As a leader in ADF, I fully understand that there are administrative roles that priests fill. And, in fact, I am a grove organizer, and expect that I will begin to serve as Senior Druid sometime in the next six months or so (as Nine Waves finishes up our bylaws and applies for our grove charter). But that leadership will remain in a spiritual organization to which it is related, and Nine Waves is also structuring our group so that if I become an ordained Priest, I will be able to step into a separate leadership role (which is yet unnamed), and allow someone else to take on the administrative duties of a Senior Druid.

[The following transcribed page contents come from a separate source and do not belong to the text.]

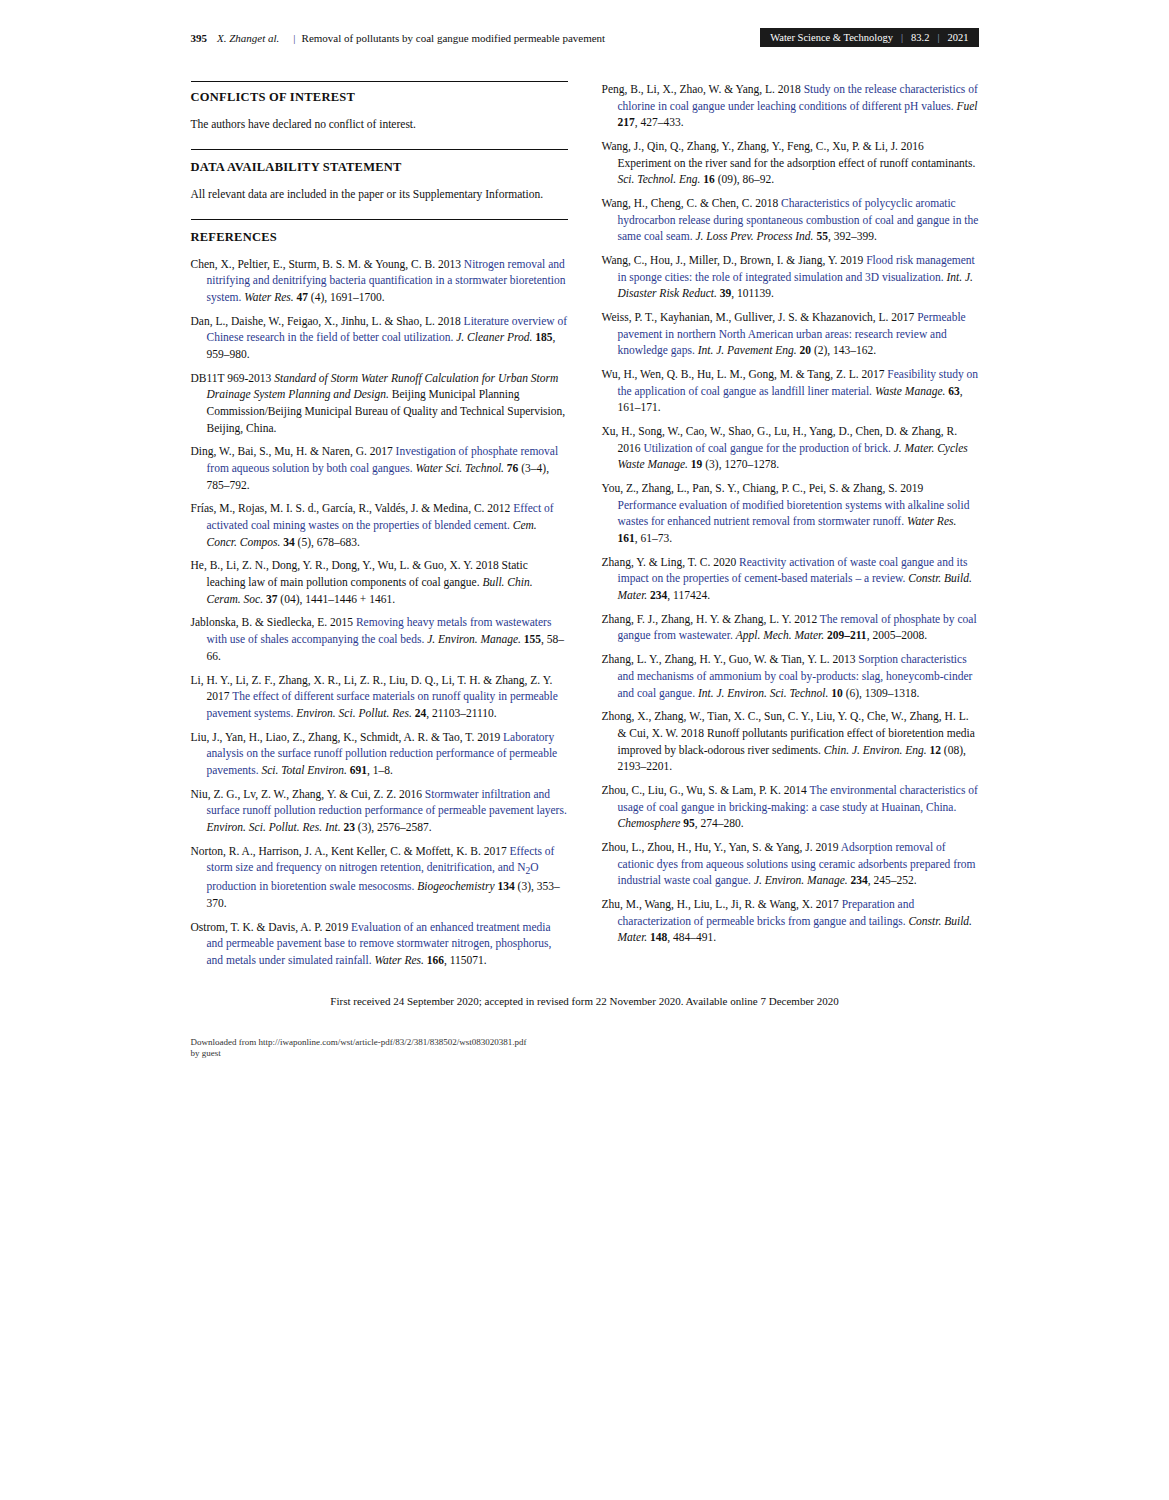395
X. Zhang et al.
|
Removal of pollutants by coal gangue modified permeable pavement
Water Science & Technology|83.2|2021
CONFLICTS OF INTEREST
The authors have declared no conflict of interest.
DATA AVAILABILITY STATEMENT
All relevant data are included in the paper or its Supplementary Information.
REFERENCES
Chen, X., Peltier, E., Sturm, B. S. M. & Young, C. B. 2013 Nitrogen removal and nitrifying and denitrifying bacteria quantification in a stormwater bioretention system. Water Res. 47 (4), 1691–1700.
Dan, L., Daishe, W., Feigao, X., Jinhu, L. & Shao, L. 2018 Literature overview of Chinese research in the field of better coal utilization. J. Cleaner Prod. 185, 959–980.
DB11T 969-2013 Standard of Storm Water Runoff Calculation for Urban Storm Drainage System Planning and Design. Beijing Municipal Planning Commission/Beijing Municipal Bureau of Quality and Technical Supervision, Beijing, China.
Ding, W., Bai, S., Mu, H. & Naren, G. 2017 Investigation of phosphate removal from aqueous solution by both coal gangues. Water Sci. Technol. 76 (3–4), 785–792.
Frías, M., Rojas, M. I. S. d., García, R., Valdés, J. & Medina, C. 2012 Effect of activated coal mining wastes on the properties of blended cement. Cem. Concr. Compos. 34 (5), 678–683.
He, B., Li, Z. N., Dong, Y. R., Dong, Y., Wu, L. & Guo, X. Y. 2018 Static leaching law of main pollution components of coal gangue. Bull. Chin. Ceram. Soc. 37 (04), 1441–1446 + 1461.
Jablonska, B. & Siedlecka, E. 2015 Removing heavy metals from wastewaters with use of shales accompanying the coal beds. J. Environ. Manage. 155, 58–66.
Li, H. Y., Li, Z. F., Zhang, X. R., Li, Z. R., Liu, D. Q., Li, T. H. & Zhang, Z. Y. 2017 The effect of different surface materials on runoff quality in permeable pavement systems. Environ. Sci. Pollut. Res. 24, 21103–21110.
Liu, J., Yan, H., Liao, Z., Zhang, K., Schmidt, A. R. & Tao, T. 2019 Laboratory analysis on the surface runoff pollution reduction performance of permeable pavements. Sci. Total Environ. 691, 1–8.
Niu, Z. G., Lv, Z. W., Zhang, Y. & Cui, Z. Z. 2016 Stormwater infiltration and surface runoff pollution reduction performance of permeable pavement layers. Environ. Sci. Pollut. Res. Int. 23 (3), 2576–2587.
Norton, R. A., Harrison, J. A., Kent Keller, C. & Moffett, K. B. 2017 Effects of storm size and frequency on nitrogen retention, denitrification, and N2O production in bioretention swale mesocosms. Biogeochemistry 134 (3), 353–370.
Ostrom, T. K. & Davis, A. P. 2019 Evaluation of an enhanced treatment media and permeable pavement base to remove stormwater nitrogen, phosphorus, and metals under simulated rainfall. Water Res. 166, 115071.
Peng, B., Li, X., Zhao, W. & Yang, L. 2018 Study on the release characteristics of chlorine in coal gangue under leaching conditions of different pH values. Fuel 217, 427–433.
Wang, J., Qin, Q., Zhang, Y., Zhang, Y., Feng, C., Xu, P. & Li, J. 2016 Experiment on the river sand for the adsorption effect of runoff contaminants. Sci. Technol. Eng. 16 (09), 86–92.
Wang, H., Cheng, C. & Chen, C. 2018 Characteristics of polycyclic aromatic hydrocarbon release during spontaneous combustion of coal and gangue in the same coal seam. J. Loss Prev. Process Ind. 55, 392–399.
Wang, C., Hou, J., Miller, D., Brown, I. & Jiang, Y. 2019 Flood risk management in sponge cities: the role of integrated simulation and 3D visualization. Int. J. Disaster Risk Reduct. 39, 101139.
Weiss, P. T., Kayhanian, M., Gulliver, J. S. & Khazanovich, L. 2017 Permeable pavement in northern North American urban areas: research review and knowledge gaps. Int. J. Pavement Eng. 20 (2), 143–162.
Wu, H., Wen, Q. B., Hu, L. M., Gong, M. & Tang, Z. L. 2017 Feasibility study on the application of coal gangue as landfill liner material. Waste Manage. 63, 161–171.
Xu, H., Song, W., Cao, W., Shao, G., Lu, H., Yang, D., Chen, D. & Zhang, R. 2016 Utilization of coal gangue for the production of brick. J. Mater. Cycles Waste Manage. 19 (3), 1270–1278.
You, Z., Zhang, L., Pan, S. Y., Chiang, P. C., Pei, S. & Zhang, S. 2019 Performance evaluation of modified bioretention systems with alkaline solid wastes for enhanced nutrient removal from stormwater runoff. Water Res. 161, 61–73.
Zhang, Y. & Ling, T. C. 2020 Reactivity activation of waste coal gangue and its impact on the properties of cement-based materials – a review. Constr. Build. Mater. 234, 117424.
Zhang, F. J., Zhang, H. Y. & Zhang, L. Y. 2012 The removal of phosphate by coal gangue from wastewater. Appl. Mech. Mater. 209–211, 2005–2008.
Zhang, L. Y., Zhang, H. Y., Guo, W. & Tian, Y. L. 2013 Sorption characteristics and mechanisms of ammonium by coal by-products: slag, honeycomb-cinder and coal gangue. Int. J. Environ. Sci. Technol. 10 (6), 1309–1318.
Zhong, X., Zhang, W., Tian, X. C., Sun, C. Y., Liu, Y. Q., Che, W., Zhang, H. L. & Cui, X. W. 2018 Runoff pollutants purification effect of bioretention media improved by black-odorous river sediments. Chin. J. Environ. Eng. 12 (08), 2193–2201.
Zhou, C., Liu, G., Wu, S. & Lam, P. K. 2014 The environmental characteristics of usage of coal gangue in bricking-making: a case study at Huainan, China. Chemosphere 95, 274–280.
Zhou, L., Zhou, H., Hu, Y., Yan, S. & Yang, J. 2019 Adsorption removal of cationic dyes from aqueous solutions using ceramic adsorbents prepared from industrial waste coal gangue. J. Environ. Manage. 234, 245–252.
Zhu, M., Wang, H., Liu, L., Ji, R. & Wang, X. 2017 Preparation and characterization of permeable bricks from gangue and tailings. Constr. Build. Mater. 148, 484–491.
First received 24 September 2020; accepted in revised form 22 November 2020. Available online 7 December 2020
Downloaded from http://iwaponline.com/wst/article-pdf/83/2/381/838502/wst083020381.pdf
by guest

As far as war leadership goes, I think that again is a different skill than priesthood. Certainly chaplaincy is related – but a chaplain doesn’t lead troops on the battlefield. That job is left to battlefield leaders. (And, in fact, the Geneva Conventions specify that chaplains be non-combatants, and in the United States military, chaplains are unarmed.) I expect that, should I be asked to do chaplaincy work, that I would do my best to counsel in that situation, but I don’t feel like that is a war leadership position, at least not in the sense that the Anglo Saxons were talking about it. I also don’t feel like “leading the charge” in things like social justice work is comparable to the type of war leadership that the Anglo-Saxons were talking about. Certainly it’s powerful, important, strategic work, and you could argue that it is definitely “fighting a battle”, but I think we’d be talking about two different kinds of leadership and two completely different skill sets (only one of which involves killing people).
Hopefully that makes my answers a little more clear. Perhaps I was too literal with my reading of this question, taking much more from the Anglo Saxon model and not expanding it into what is realistic for a modern-day priest?
Let me know if you need me to clarify anything else.